Whenever the family went out of town, there were curling friends to visit, Gerry said. And when rinks from the region came to Prince George for the Kelly Cup, those friends came to the Peckham home for "food, drink, music and laughter."

"It was what we did, as a family. If you came to Prince George for a bonspeil, you were bound to end up at the Peckham house," Gerry said. "Grandma and my uncle played the piano and my dad played the guitar. You couldn't find a better guy to lead a sing-song, because he never forgot the words to a song. They would be dancing in the living room, dancing in the basement."

Wilf didn't just curl for the social life, Gerry added, he was an accomplished player who won three Kelly Cup championships. Gerry, who has served as the high performance director for the Canadian Curling Association more than 25 years and received the Queen Elizabeth II Diamond Jubilee Medal in 2013 to honour his coaching efforts, learned the game from his dad.

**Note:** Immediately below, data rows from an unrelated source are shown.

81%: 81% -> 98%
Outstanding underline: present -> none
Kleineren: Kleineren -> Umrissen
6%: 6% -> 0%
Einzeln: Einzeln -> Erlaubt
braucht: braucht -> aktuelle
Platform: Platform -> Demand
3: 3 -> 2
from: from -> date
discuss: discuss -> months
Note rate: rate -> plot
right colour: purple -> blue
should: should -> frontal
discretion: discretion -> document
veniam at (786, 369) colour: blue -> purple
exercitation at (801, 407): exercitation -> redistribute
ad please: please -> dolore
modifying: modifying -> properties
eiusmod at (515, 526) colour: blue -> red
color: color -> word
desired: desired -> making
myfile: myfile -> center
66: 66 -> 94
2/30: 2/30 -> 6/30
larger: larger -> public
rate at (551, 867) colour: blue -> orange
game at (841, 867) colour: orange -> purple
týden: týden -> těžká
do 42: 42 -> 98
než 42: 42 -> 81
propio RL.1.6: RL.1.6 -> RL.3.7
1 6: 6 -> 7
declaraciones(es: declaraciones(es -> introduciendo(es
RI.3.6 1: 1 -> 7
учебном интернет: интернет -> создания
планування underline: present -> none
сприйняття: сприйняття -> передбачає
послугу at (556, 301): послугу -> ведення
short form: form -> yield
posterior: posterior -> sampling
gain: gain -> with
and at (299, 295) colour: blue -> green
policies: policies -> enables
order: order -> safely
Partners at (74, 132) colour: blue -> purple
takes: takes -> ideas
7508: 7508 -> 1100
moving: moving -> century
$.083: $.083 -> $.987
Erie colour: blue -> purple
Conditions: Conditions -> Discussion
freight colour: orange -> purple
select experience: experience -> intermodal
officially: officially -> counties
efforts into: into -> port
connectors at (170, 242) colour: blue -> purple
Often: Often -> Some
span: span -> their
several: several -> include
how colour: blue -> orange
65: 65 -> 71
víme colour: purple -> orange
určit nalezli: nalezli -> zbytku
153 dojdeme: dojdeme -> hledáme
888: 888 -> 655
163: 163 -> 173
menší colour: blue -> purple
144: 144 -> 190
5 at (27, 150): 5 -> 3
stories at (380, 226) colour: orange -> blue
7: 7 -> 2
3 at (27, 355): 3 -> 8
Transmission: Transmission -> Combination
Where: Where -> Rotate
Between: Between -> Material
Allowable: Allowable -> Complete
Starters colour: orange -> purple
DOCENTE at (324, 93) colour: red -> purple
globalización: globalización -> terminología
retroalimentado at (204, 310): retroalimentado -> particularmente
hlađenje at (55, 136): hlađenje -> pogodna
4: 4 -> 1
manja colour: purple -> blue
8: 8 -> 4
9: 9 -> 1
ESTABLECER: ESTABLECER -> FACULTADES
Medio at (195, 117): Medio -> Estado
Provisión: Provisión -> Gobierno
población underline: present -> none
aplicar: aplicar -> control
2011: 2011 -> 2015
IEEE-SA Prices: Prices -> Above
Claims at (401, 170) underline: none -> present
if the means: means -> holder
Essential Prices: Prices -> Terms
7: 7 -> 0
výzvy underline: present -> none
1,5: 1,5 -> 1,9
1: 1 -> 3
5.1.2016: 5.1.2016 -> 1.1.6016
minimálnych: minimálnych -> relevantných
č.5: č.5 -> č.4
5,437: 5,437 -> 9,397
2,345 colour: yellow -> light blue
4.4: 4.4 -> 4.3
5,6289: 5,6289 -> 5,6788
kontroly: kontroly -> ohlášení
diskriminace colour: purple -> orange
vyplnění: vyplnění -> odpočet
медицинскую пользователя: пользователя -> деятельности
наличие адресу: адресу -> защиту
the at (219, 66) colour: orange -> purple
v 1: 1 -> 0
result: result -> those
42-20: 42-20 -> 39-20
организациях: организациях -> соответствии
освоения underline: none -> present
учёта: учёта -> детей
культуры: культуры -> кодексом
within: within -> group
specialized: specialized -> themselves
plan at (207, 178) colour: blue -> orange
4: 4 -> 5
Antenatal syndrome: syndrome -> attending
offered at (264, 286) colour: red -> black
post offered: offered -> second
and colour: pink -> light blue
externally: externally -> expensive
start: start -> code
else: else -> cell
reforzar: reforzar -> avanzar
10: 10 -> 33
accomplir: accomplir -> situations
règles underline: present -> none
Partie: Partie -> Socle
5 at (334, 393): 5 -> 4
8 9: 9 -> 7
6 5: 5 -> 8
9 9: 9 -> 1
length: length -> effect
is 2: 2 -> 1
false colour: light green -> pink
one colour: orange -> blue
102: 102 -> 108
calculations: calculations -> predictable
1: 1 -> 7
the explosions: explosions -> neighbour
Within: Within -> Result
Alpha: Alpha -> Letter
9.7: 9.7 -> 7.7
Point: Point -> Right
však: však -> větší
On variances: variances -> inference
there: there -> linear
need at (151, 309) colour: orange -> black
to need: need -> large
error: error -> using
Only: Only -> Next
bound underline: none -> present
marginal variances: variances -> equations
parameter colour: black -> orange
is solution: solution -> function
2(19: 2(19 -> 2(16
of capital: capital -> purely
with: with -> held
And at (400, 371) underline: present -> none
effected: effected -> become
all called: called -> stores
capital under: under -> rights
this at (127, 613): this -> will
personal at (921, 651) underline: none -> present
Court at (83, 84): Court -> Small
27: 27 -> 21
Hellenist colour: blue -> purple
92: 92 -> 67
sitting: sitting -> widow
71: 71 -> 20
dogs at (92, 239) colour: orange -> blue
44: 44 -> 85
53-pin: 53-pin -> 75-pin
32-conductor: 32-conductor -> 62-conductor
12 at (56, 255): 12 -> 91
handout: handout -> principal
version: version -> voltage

Growing up, Gerry said his parents lived near Ninth Avenue and Brunswick Street, right next door to his grandparents. Every winter his grandfather would flood the backyard and Gerry and his family would jam-can curl under a lightbulb suspended overhead from a clothesline.

"(Dad) was a great student of the game, and therefore became a great teacher of the game," Gerry said. "The lessons he imparted at the kitchen table or at the end of a rink I still carry with me."

When not at the curling rink, Wilf and Mae could be found at the local Legion. Both Wilf and his older brother Len survived the Second World War, and their father, Bill, was a First World War veteran.

"I've been selling poppies forever. I think I've missed one year in the last 72, and before that I was selling poppies as a kid," Wilf said in an interview with The Citizen in October 2016.

Wilf landed in France shortly after D-Day, and received the French Lgion d'Honneur in 2014, which marked the 70th anniversary of the Battle of Normandy. France presented the medal to surviving Canadian veterans of the battle, which began the liberation of France and the eventual end of the Nazi occuption.

Because of his long involvement with the Legion, a celebration of Wilf's life will be held there following his funeral service on March 17. The service will take place at

1 p.m. at the Prince George Conference and Civic Centre.

In lieu of flowers, the family asks donations can instead be made to Royal Canadian Legion Branch 43 in Wilf's name.

Wilf is survived by his son, Gerry, daughter Marilyn, foster daughter Charlene and many grandchildren and great-grandchildren.